The lifting of uranium bans this week by WA Premiere Colin Barnett will open the door to a new and long lasting sector for the Australian mining industry, Australian Uranium Association communication director Simon Clarke told MINING DAILY.
“All of the forecasts tell us that over the next 20, 30, 50 years the demand for uranium is going to increase significantly,” Clarke said.
“In the long term we would think the prospects are for a sustainable and productive industry in the west.

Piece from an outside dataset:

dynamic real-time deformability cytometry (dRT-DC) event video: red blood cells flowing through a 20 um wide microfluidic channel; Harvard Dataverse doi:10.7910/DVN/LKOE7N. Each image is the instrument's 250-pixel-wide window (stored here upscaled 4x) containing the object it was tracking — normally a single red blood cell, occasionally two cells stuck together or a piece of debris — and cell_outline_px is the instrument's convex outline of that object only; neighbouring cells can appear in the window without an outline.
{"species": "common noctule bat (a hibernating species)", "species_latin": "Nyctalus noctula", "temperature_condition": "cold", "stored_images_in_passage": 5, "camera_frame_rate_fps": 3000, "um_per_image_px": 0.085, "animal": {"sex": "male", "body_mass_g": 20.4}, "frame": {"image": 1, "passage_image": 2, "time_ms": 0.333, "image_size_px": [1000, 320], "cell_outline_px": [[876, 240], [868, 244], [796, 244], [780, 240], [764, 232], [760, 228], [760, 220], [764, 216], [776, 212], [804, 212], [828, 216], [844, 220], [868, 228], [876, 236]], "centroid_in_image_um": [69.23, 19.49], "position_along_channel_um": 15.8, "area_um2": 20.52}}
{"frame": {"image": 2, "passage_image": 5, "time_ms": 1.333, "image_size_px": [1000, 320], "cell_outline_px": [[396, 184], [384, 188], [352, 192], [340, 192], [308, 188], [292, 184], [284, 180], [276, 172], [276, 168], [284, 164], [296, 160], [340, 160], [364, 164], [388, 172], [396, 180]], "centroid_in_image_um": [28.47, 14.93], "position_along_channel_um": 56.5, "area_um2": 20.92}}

“We congratulate the Barnett-Grylls government for implementing, from our point of view, a very good election promise.”
According to Barnett, the previous Labor government bans went against what was in the best interests of Western Australia.
“WA prides itself as a world leader in mining, yet an outdated and philosophical objection to uranium mining was put in place, denying the State a significant economic opportunity,” he said.
“The ban was nonsensical.”
Despite the bright prospects for the future, Clarke warns that any major progress in uranium mining remains years away.
“We won’t immediately see a mine in operation in Western Australia,” he said.
“It takes some time, both physically and with the other legal and regulatory requirements, to get a mine up and running.
“It may be 2012 if everything goes to plan.”
The lifting of the bans in WA will add to the burgeoning uranium industry throughout the rest of Australia, Clarke said.
“Elsewhere in Australia we have some exciting prospects happening,” he said.
“The Olympic Dam expansion, though some way off, will massively boost Australian uranium production and exports.
“In Queensland we know there are some significant uranium sources but, as was the case with Western Australia, there are still administrative bans on uranium mining.
“From our point of view we’d like to see that situation change because we know there’s a market for the product.”